[Document excerpt — start]

So the question becomes, can the examination process be used for a fishing expedition or does the Trustee or creditor need to have some evidence of wrongdoing? Do they need to have more than just a hunch? The BC court decision I am going to now describe seems to answer that question.

Bankruptcy fraud: Examination of the bankrupt court case background

The matter is Hanlon (Re), 2021 BCSC 40. Mr. Hanlon wants his bankruptcy discharge. However, a major creditor of his has reason to suspect that there is more information to be learned about Mr. Hanlon’s conduct, affairs and property. The creditor made an application under section 163(2) of the BIA.

A lady called Ms. Johnson acquired a judgment against Mr. Hanlon after a five-day defamation trial that occurred in August 2018. Ms. Johnson was granted an award of $27,500 against Mr. Hanlon.

On June 14, 2019, Mr. Hanlon filed a proposal under BIA. The proposal was unsuccessful and Mr. Hanlon was deemed to have filed an assignment in bankruptcy. The effect was as if Mr. Hanlon chose himself filing for bankruptcy. At the meeting of creditors, Mr. Hanlon said, which is recorded in the Minutes, that “there was an expectation that any amounts owing to his mother would be deducted from his inheritance.” The lawyer from the law firm representing Ms. Johnson was appointed an Inspector in the bankruptcy administration.

Ms. Johnson opposed the bankrupt’s discharge as she suspects bankruptcy fraud. On February 3, 2020, she filed an amended proof of claim. In it, she made an unsecured claim for $94,443.01, consisting of the original judgment, post-judgment interest, and a claim of $66,788.26 for special costs.

[Document excerpt — finish]
[Material provided — start]

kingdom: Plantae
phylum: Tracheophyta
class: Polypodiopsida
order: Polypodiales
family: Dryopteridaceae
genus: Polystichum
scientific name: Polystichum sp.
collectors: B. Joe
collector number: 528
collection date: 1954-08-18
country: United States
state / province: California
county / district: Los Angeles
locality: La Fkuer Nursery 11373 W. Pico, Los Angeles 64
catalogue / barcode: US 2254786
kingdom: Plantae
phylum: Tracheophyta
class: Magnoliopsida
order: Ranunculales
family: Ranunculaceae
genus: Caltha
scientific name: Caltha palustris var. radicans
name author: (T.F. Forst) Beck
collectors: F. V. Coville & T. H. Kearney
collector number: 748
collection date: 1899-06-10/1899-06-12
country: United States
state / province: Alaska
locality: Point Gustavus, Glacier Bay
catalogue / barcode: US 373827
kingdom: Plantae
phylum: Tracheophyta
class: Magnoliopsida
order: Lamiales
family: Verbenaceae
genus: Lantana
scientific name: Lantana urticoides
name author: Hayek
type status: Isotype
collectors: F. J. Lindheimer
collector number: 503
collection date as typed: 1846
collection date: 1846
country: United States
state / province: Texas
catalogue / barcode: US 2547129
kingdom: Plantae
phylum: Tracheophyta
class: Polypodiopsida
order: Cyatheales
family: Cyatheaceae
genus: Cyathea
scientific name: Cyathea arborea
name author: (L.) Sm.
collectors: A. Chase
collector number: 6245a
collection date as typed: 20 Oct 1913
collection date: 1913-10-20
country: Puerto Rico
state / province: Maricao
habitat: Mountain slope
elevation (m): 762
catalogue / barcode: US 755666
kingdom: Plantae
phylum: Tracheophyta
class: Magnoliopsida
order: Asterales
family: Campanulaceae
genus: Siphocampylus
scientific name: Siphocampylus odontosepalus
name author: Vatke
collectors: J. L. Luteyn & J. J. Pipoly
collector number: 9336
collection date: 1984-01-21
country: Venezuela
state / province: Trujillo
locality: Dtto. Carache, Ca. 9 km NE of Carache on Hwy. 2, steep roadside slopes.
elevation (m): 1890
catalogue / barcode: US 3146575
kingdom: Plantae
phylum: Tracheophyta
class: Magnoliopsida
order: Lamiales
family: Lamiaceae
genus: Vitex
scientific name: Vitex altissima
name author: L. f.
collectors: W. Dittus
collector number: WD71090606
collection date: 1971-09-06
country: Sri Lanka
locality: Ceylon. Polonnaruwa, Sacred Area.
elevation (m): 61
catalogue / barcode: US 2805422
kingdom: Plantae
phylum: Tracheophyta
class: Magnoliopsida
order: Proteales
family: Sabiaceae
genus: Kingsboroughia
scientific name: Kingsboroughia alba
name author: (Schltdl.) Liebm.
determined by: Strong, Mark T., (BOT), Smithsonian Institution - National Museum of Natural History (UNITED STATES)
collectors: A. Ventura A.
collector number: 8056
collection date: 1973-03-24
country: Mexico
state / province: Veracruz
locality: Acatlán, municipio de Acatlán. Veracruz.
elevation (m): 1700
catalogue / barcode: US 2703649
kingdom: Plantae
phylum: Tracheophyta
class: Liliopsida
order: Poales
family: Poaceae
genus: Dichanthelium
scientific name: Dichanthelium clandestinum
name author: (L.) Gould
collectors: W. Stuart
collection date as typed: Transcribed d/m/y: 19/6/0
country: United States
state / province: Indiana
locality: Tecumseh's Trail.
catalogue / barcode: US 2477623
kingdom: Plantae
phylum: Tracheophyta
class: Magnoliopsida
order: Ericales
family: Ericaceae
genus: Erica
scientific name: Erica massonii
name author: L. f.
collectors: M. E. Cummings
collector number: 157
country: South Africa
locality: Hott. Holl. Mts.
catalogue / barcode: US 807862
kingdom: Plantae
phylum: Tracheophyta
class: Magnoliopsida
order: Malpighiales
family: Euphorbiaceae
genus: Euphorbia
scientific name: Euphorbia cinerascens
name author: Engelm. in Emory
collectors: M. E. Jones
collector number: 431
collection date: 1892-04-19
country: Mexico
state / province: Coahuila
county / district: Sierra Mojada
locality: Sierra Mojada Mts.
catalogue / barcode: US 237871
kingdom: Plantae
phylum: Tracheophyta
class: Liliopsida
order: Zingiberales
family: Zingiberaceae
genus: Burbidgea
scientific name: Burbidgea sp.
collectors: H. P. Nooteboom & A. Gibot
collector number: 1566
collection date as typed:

[Material provided — finish]

### What is being asked
Please continue the write-up on the Hanlon bankruptcy case, starting after its last sentence.

### Answer section
bankruptcy fraud
bankruptcy fraud

Bankruptcy fraud: The position of the bankrupt, creditor and Trustee

The creditor

Ms. Johnson is concerned that the bankrupt is trying to commit bankruptcy fraud. She argues that Mr. Hanlon and his mother should each be subjected to an examination for the purposes of finding more information to ensure that she can canvass concerns connected to:

  • If he is a beneficiary under his mother’s will and the potential of an inheritance being received.
  • Info about the status of his chequing account and credit cards, including his use of his mom’s bank card.
  • Cash and loans Mr. Hanlon might have received from his mom and step-father.
  • Exactly How Mr. Hanlon is paying for expenditures.
  • Particulars any businesses the bankrupt runs, the revenue he gains, and whether he has been purposefully underemployed.

She says that examinations are necessary considering that the evidence produced to date sustains that “something is amiss” and also there is “a disconnect” with his current financial situation.

Ms. Johnson also wants approval to examine his mother about any financial arrangements between them. She also wants to examine the mother about any inheritance that her son is entitled to. Finally, she also wants to see a copy of the will. She suggests that his mother is directly attached to the bankruptcy estate.

The Trustee

The Trustee did not take any position on Ms. Johnson’s application. The Trustee advised the court that:

  • An examination of Mr. Hanlon under oath happened already.
  • Mr. Hanlon has been extremely honest with everything that he has been asked
  • To her knowledge, there are no outstanding requests.
  • It would be an uncommon request to demand the supply of a will from a person who is still living. If Mr. Hanlon’s mom passes away then the Trustee will take all needed actions to investigate the situation and the bankruptcy estate.

Ultimately, the Trustee is of the view that the bankrupt’s discharge hearing should happen as soon as possible. It has already been postponed. The Trustee had no indication that the bankrupt was trying to commit bankruptcy fraud.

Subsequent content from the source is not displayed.